Why does IntStream.average() always return correct result while LongStream.average() sometimes doesn't?

Question

double average = LongStream
   .of(-4480186093928204294L, -1340542863544260591L, -6004296286240039273L)
   .average()
   .getAsDouble()

This returns 2.20723960999901594E18 but I'm expecting it to return -3.9416750812375014E18 instead.

On the other hand, this returns a correct result (-1.4628605853333333E9):

double average = IntStream
   .of(-1282256274, -1645263673, -1461061809)
   .average()
   .getAsDouble()

Why does IntStream.average() always return a correct average value and LongStream.average() sometimes doesn't?

Answer 1

The sum of the inputs exceeds the range of a long so the values wrap around to positive. (This is usually referred to as negative overflow. Usually underflow applies only to floating point, but it's started to come into usage to mean negative integer overflow.)

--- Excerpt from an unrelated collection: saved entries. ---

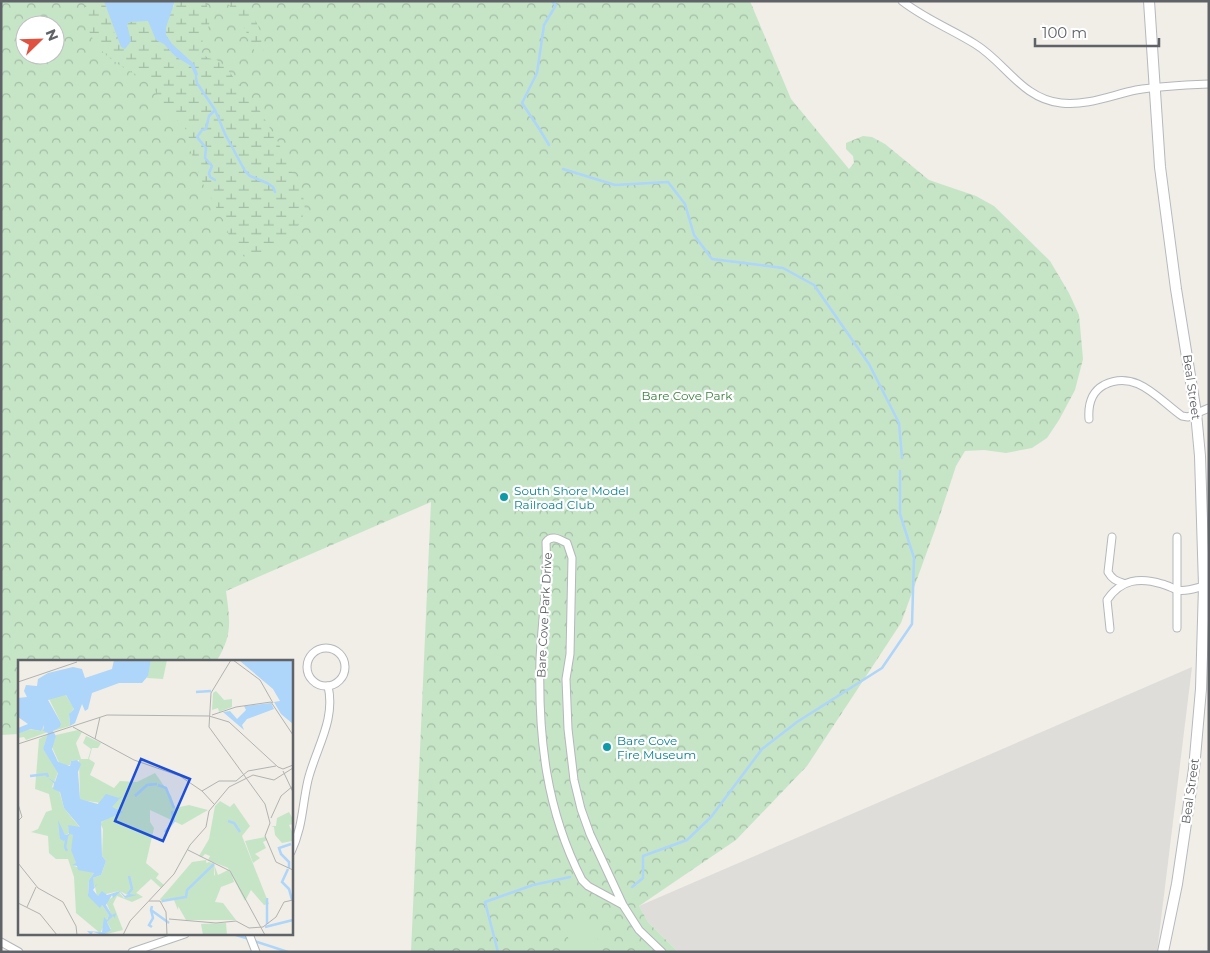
<svg xmlns="http://www.w3.org/2000/svg" width="1210" height="953" viewBox="0 0 1210 953" font-family="Montserrat,sans-serif">
	<defs>
		<pattern id="forest-crowns" width="20" height="18" patternUnits="userSpaceOnUse" patternTransform="scale(1.25)"><rect width="20" height="18" fill="#c6e5c7"/><path d="M2 6a3 3 0 1 1 6 0M12 15a3 3 0 1 1 6 0" fill="none" stroke="#a4bda5"/></pattern>
		<pattern id="wetland-marsh" width="20" height="14" patternUnits="userSpaceOnUse" patternTransform="scale(1.25)"><rect width="20" height="14" fill="#c6e5c7"/><path d="M1 5h8M5 5V1M11 12h8M15 12V8" fill="none" stroke="#a4bda5"/></pattern>
	</defs>
	<rect width="100%" height="100%" fill="#f0eee7"/>
	<polygon fill="#dfddd9" points="1192,667 1157,952 678,952 648,922 639,906"/>
	<path fill="url(#forest-crowns)" fill-rule="evenodd" d="M 1,1 L 104,1 L 109,13 L 174,7 L 175,1 L 750,1 L 791,99 L 849,169 L 854,163 L 853,156 L 846,149 L 846,143 L 863,136 L 872,137 L 885,144 L 929,180 L 976,196 L 994,206 L 1050,261 L 1069,293 L 1079,315 L 1083,359 L 1075,390 L 1059,420 L 1047,438 L 1032,448 L 1006,453 L 984,450 L 965,451 L 956,466 L 936,527 L 901,623 L 807,766 L 736,840 L 639,906 L 648,922 L 678,952 L 411,952 L 431,502 L 226,591 C 230,621 233,635 216,662 L 19,662 L 19,734 L 1,735 ZM 25,25 L 55,25 L 55,55 L 25,55 Z"/>
	<g fill="url(#wetland-marsh)">
		<path d="M 85,1 L 104,1 L 117,41 L 129,32 L 127,25 L 129,22 L 148,21 L 156,40 L 164,44 L 175,56 L 191,66 L 194,74 L 194,64 C 184,56 164,42 166,28 C 168,19 173,10 175,1 L 205,1 C 215,24 207,27 200,48 L 202,53 L 208,58 L 217,60 L 227,69 L 260,111 L 278,142 L 303,195 L 305,210 L 300,224 L 280,243 L 264,255 L 251,258 L 245,257 L 239,254 L 232,246 L 225,223 L 204,186 L 189,147 L 187,134 L 184,125 L 166,112 L 161,105 L 151,80 C 147,78 142,77 137,75 C 105,58 83,41 85,1 Z"/>
		<path d="M 226,1 L 244,1 C 254,17 266,36 263,55 L 261,56 L 254,50 L 244,27 Z"/>
	</g>
	<polygon fill="#c6e5c7" points="586,921 591,923 603,952 574,952 567,935 571,927"/>
	<polygon fill="#aed5fa" points="104,1 175,1 166,27 166,35 172,44 194,64 198,74 196,78 191,66 175,56 164,44 156,40 148,21 129,22 127,25 131,41 125,49 121,47"/>
	<g fill="none" stroke-linecap="round" stroke-linejoin="round">
		<g stroke="#aed5fa" stroke-width="2.5">
			<polyline points="196,78 197,83 215,110 225,134 245,171 250,176 267,183 273,187 275,192"/>
			<polyline points="214,111 209,116 206,129 202,130 197,137 206,148 205,158 212,166 209,173 210,177 215,180"/>
			<polyline points="549,145 540,130 522,103 537,73 544,25 556,5 551,1"/>
			<polyline points="563,169 615,185 668,182 685,204 694,235 712,259 783,268 814,285 869,364 899,423 902,458"/>
			<polyline points="632,887 643,878 643,856 687,840 711,817 762,749 797,722 882,668 912,624 914,558 900,514 900,471"/>
			<polyline points="233,934 249,939"/>
			<polyline points="254,941 288,952"/>
			<polyline points="498,952 485,902 533,885 570,877"/>
		</g>
		<defs>
			<g id="street">
				<path d="M 902,1 C 925,19 951,29 975,44 C 1005,62 1022,99 1061,103 C 1087,106 1112,95 1136,90 C 1160,86 1184,85 1209,84"/>
				<path d="M 1089,419 C 1088,405 1091,392 1104,385 C 1136,369 1158,399 1182,416 L 1188,417 L 1209,408"/>
				<path d="M 1112,537 L 1108,572 C 1112,579 1116,581 1123,583"/>
				<polyline points="1177,537 1177,628"/>
				<path d="M 1110,629 L 1107,600 C 1121,579 1140,577 1162,584 C 1167,585 1172,588 1177,590 C 1186,592 1196,588 1204,586"/>
				<circle cx="326" cy="667" r="19"/>
				<path d="M 291,852 C 303,827 302,806 308,780 C 316,748 336,720 328,686"/>
				<path d="M 623,905 L 588,886 L 582,880 C 546,810 538,737 540,659 C 542,620 548,581 546,542 C 552,534 560,540 567,543 L 572,558 L 570,654 L 566,679 L 568,729 L 574,780 L 581,809 L 590,834 L 623,905 L 639,930 L 662,952"/>
				<polyline points="249,934 256,952"/>
				<polyline points="1,942 19,952"/>
				<polyline points="132,952 185,934"/>
			</g>
			<polyline id="secondary" points="1149,1 1160,167 1176,289 1196,413 1200,456 1204,586 1201,689 1194,769 1177,884 1163,952"/>
		</defs>
		<use href="#street" stroke="#b4b7bb" stroke-width="9"/>
		<use href="#secondary" stroke="#b6b9be" stroke-width="12"/>
		<use href="#street" stroke="#fff" stroke-width="7"/>
		<use href="#secondary" stroke="#fff" stroke-width="10"/>
	</g>
	<g fill="#0f9aa8" stroke="#fff" stroke-width="2">
		<circle cx="504" cy="497" r="5"/>
		<circle cx="607" cy="747" r="5"/>
	</g>
	<g text-anchor="middle" dominant-baseline="central" stroke-width="4.5" stroke-linejoin="round" paint-order="stroke">
		<g font-size="12" fill="#5f6267" stroke="#fff">
			<text transform="translate(1192 387) rotate(82)">Beal Street</text>
			<text transform="translate(544 615) rotate(-87)">Bare Cove Park Drive</text>
			<text transform="translate(1190 791) rotate(-82)">Beal Street</text>
		</g>
		<g font-size="12" fill="#3b8140" stroke="#fff">
			<text x="687" y="395">Bare Cove Park</text>
		</g>
		<g font-size="12" fill="#0d838f" stroke="#fff" text-anchor="start">
			<text x="514" y="490">South Shore Model<tspan x="514" dy="14">Railroad Club</tspan></text>
			<text x="617" y="740">Bare Cove<tspan x="617" dy="14">Fire Museum</tspan></text>
		</g>
	</g>
	<g transform="translate(18 660)">
		<rect width="275" height="275" fill="#f0eee7"/>
		<path d="M 202,141 L 212,147 L 216,143 L 232,166 L 224,176 L 251,244 L 246,245 L 233,230 L 227,241 L 210,208 L 190,200 L 192,196 L 187,194 L 184,197 L 181,196 L 191,179 L 197,146 Z" fill="#c6e5c7"/>
		<path d="M 133,0 L 149,0 L 145,19 L 129,18 ZM 47,34 L 56,48 L 51,55 L 52,66 L 35,71 L 43,63 L 31,39 ZM 25,65 L 25,71 L 30,72 L 8,80 L 6,77 L 0,78 L 0,74 L 10,69 L 23,71 ZM 60,70 L 64,72 L 58,83 L 63,99 L 70,99 L 73,89 L 65,83 L 68,76 L 83,83 L 80,88 L 74,88 L 71,99 L 77,103 L 72,115 L 96,128 L 102,121 L 119,122 L 137,113 L 153,136 L 157,148 L 171,145 L 190,150 L 164,165 L 132,150 L 132,162 L 136,168 L 128,203 L 141,214 L 138,218 L 146,225 L 143,228 L 133,219 L 117,234 L 75,226 L 75,218 L 83,215 L 88,201 L 84,196 L 85,169 L 82,163 L 95,155 L 83,143 L 62,140 L 61,100 L 53,101 L 52,105 L 42,105 L 34,87 L 38,75 ZM 30,74 L 25,89 L 40,112 L 34,127 L 41,130 L 46,148 L 62,168 L 50,165 L 51,173 L 47,175 L 41,166 L 43,178 L 46,181 L 52,173 L 55,175 L 53,190 L 58,203 L 55,206 L 76,213 L 71,220 L 70,235 L 84,245 L 91,255 L 82,273 L 58,253 L 56,217 L 50,199 L 38,199 L 31,193 L 30,176 L 13,172 L 20,169 L 28,152 L 34,150 L 31,134 L 17,129 L 21,79 ZM 271,152 L 275,159 L 275,164 L 271,165 L 275,173 L 275,190 L 274,181 L 264,183 L 257,175 L 256,167 L 253,166 L 258,166 L 259,158 ZM 188,200 L 191,218 L 197,215 L 196,204 L 200,215 L 210,210 L 214,215 L 216,222 L 203,227 L 197,242 L 205,243 L 218,260 L 168,260 L 156,239 L 145,236 L 174,202 ZM 208,263 L 209,275 L 185,275 L 183,264 Z" fill="#c6e5c7"/>
		<path d="M 198,31 L 206,40 L 214,39 L 214,47 L 201,52 L 200,48 L 194,50 L 195,33 ZM 27,77 L 26,86 L 25,88 L 25,90 L 40,112 L 36,123 L 29,124 L 24,115 L 35,111 L 36,121 L 40,112 L 25,94 L 24,89 ZM 94,131 L 97,136 L 107,135 L 96,148 L 105,148 L 101,150 L 104,151 L 114,149 L 115,154 L 96,155 L 102,153 L 94,147 L 103,139 L 103,136 L 101,138 L 88,134 L 83,143 L 80,144 L 83,135 ZM 39,153 L 44,156 L 49,174 L 48,160 L 58,167 L 54,159 L 62,167 L 62,169 L 50,165 L 51,173 L 47,175 L 41,166 L 44,180 L 52,173 L 56,177 L 53,189 L 58,203 L 56,206 L 76,213 L 64,209 L 61,211 L 66,219 L 63,241 L 58,228 L 60,217 L 54,204 L 54,194 L 42,184 L 43,189 L 40,188 L 34,176 ZM 191,202 L 196,204 L 196,218 L 199,217 L 197,221 L 193,222 L 189,216 L 181,219 L 178,235 L 172,235 L 166,244 L 161,241 L 160,250 L 156,240 L 147,239 L 144,243 L 142,239 L 148,233 L 152,238 L 167,235 L 165,229 L 170,226 L 171,220 L 163,215 ZM 111,214 L 117,232 L 125,237 L 114,242 L 99,236 L 95,244 L 105,270 L 85,275 L 93,269 L 89,262 L 94,256 L 88,242 L 101,232 L 106,238 L 111,236 L 102,231 L 79,236 L 75,218 L 77,224 L 89,220 L 102,222 L 112,230 L 108,220 ZM 69,232 L 91,255 L 82,273 L 79,249 L 68,239 Z" fill="#c6e5c7"/>
		<path d="M 247,177 L 249,180 L 245,182 L 248,188 L 237,194 L 242,198 L 235,203 L 227,181 Z" fill="#c6e5c7"/>
		<path d="M 96,0 L 133,0 L 130,16 L 124,23 L 101,23 L 74,33 L 70,49 L 67,51 L 64,44 L 57,63 L 52,66 L 51,54 L 56,49 L 48,35 L 30,40 L 43,63 L 42,67 L 35,71 L 38,76 L 34,89 L 40,102 L 52,106 L 53,101 L 59,100 L 63,104 L 60,112 L 62,139 L 80,144 L 88,134 L 101,138 L 104,136 L 94,147 L 105,152 L 83,162 L 84,196 L 88,201 L 83,215 L 75,218 L 76,227 L 80,223 L 75,230 L 80,236 L 84,231 L 89,235 L 102,231 L 107,236 L 111,234 L 119,235 L 107,238 L 102,232 L 95,238 L 94,235 L 88,245 L 94,255 L 98,253 L 97,258 L 95,256 L 89,262 L 93,270 L 85,275 L 75,272 L 73,275 L 69,271 L 84,272 L 86,257 L 89,260 L 91,255 L 84,245 L 82,248 L 70,236 L 71,220 L 76,213 L 60,210 L 59,206 L 54,205 L 58,203 L 53,190 L 55,175 L 52,174 L 46,181 L 42,179 L 40,160 L 47,175 L 51,174 L 50,165 L 62,167 L 46,148 L 42,132 L 35,129 L 36,123 L 30,118 L 37,122 L 40,113 L 25,89 L 30,73 L 25,71 L 26,65 L 23,71 L 12,69 L 0,74 L 0,68 L 10,64 L 0,57 L 0,38 L 9,37 L 6,31 L 8,25 L 19,26 L 20,19 L 30,13 L 55,7 L 64,9 L 67,18 L 94,9 ZM 275,0 L 275,64 L 263,54 L 256,42 L 262,41 L 255,29 L 222,1 ZM 253,43 L 256,49 L 229,59 L 224,65 L 226,70 L 205,52 L 212,51 L 219,59 L 228,50 L 226,46 Z" fill="#aed5fa"/>
		<path fill="none" stroke="#aed5fa" stroke-width="2.5" d="M 97,15 L 101,0M 98,16 L 104,0M 97,18 L 103,0M 97,19 L 107,0M 178,32 L 193,31M 12,116 L 29,114 L 30,117M 140,125 L 148,128 L 156,148M 117,136 L 129,125 L 139,124M 210,161 L 216,163 L 222,172M 147,172 L 156,161 L 154,151M 49,191 L 47,187 L 49,176M 271,208 L 271,202 L 263,194 L 261,188 L 273,184M 270,209 L 264,222 L 271,229 L 274,240M 110,234 L 114,229 L 111,216M 144,241 L 168,237 L 169,230 L 196,204M 134,246 L 133,250 L 151,263M 133,250 L 135,258 L 131,265 L 134,267M 249,264 L 249,238M 247,267 L 275,260"/>
		<path fill="none" stroke="#b2b2b0" stroke-width="1" d="M 213,0 L 193,33 L 191,67 L 247,144 L 252,163 L 247,176 L 258,202 L 275,210M 215,0 L 242,20 L 255,43M 0,22 L 59,2M 194,55 L 218,47 L 253,42 L 275,75M 55,67 L 116,100 L 162,116 L 184,131 L 196,144M 77,79 L 82,57M 0,84 L 89,55 L 191,56 L 211,62 L 260,107 L 265,109 L 275,105M 265,111 L 275,132M 184,131 L 201,121 L 218,121 L 230,111 L 258,106M 0,144 L 4,157 L 0,161M 253,158 L 263,136 L 275,126M 170,190 L 212,211 L 247,275M 0,203 L 20,228 L 45,242 L 58,266 L 59,275M 131,241 L 142,241 L 148,252 L 149,275M 0,243 L 22,254 L 39,275M 9,247 L 18,227M 151,259 L 198,263 L 218,261 L 231,268 L 245,267 L 258,257 L 266,242 L 275,240M 105,275 L 112,261 L 156,214 L 172,185 L 188,167 L 191,151 L 211,127 L 235,115 L 256,120 L 275,108"/>
		<path fill="#1d4ed8" fill-opacity="0.15" stroke="#1d4ed8" stroke-width="2.5" d="M 123,99 L 172,119 L 145,181 L 97,161 Z"/>
		<rect width="275" height="275" fill="none" stroke="#5f6267" stroke-width="2.5"/>
	</g>
	<rect width="1210" height="953" fill="none" stroke="#5f6267" stroke-width="5"/>
	<g transform="translate(40 40) rotate(67)"><circle r="24" fill="#ffffff" stroke="#bfc0c2"/>
	<path d="M0-4L9 19L0 12L-9 19Z" fill="#df523f"/>
	<text y="-8" font-size="14" font-weight="bold" text-anchor="middle" fill="#5f6267">N</text>
	</g>
	<path d="M1035 38v8h124v-8" fill="none" stroke="#5f6267" stroke-width="2.5"/>
	<text x="1042" y="38" font-size="15" fill="#5f6267" stroke="#ffffff" stroke-width="4" paint-order="stroke">100 m</text>
</svg>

To fix, convert to double before computing the average:

double average = LongStream
   .of(-4480186093928204294L, -1340542863544260591L, -6004296286240039273L)
   .mapToDouble(x -> x)
   .average()
   .getAsDouble();

-3.9416750812375014E18

(update)

Overflow can also occur with IntStream, but it doesn't happen with the second example:

IntStream
    .of(-1282256274, -1645263673, -1461061809)
    .average()

The reason is that the intermediate values for the average operation on IntStream are converted to long variables. Even though summing these values as int will overflow, after conversion to long they won't. See the source code for IntPipeline.

Of course, if you provide enough int values in an IntStream, they will potentially overflow the intermediate long variables and you'll have the same problem.

You always have to watch out for overflow when dealing with large magnitudes or large numbers of integral values. There's no escaping it.